• [To do]: A faithful copy of the data below is required, leaving out every picture.

• [Material supplied]:
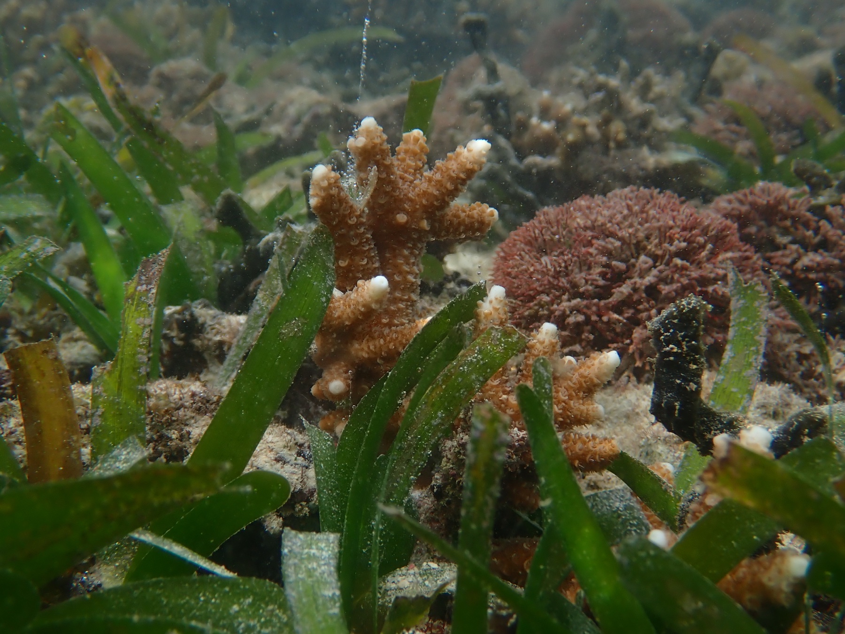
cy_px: 317
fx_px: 1001
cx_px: 422
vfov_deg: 35.1
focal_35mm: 41
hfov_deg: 45.8
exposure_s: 1/400
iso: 100
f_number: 4
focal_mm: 7.31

• [Exercise output]:
cy_px: 317
fx_px: 1001
cx_px: 422
vfov_deg: 35.1
focal_35mm: 41
hfov_deg: 45.8
exposure_s: 1/400
iso: 100
f_number: 4
focal_mm: 7.31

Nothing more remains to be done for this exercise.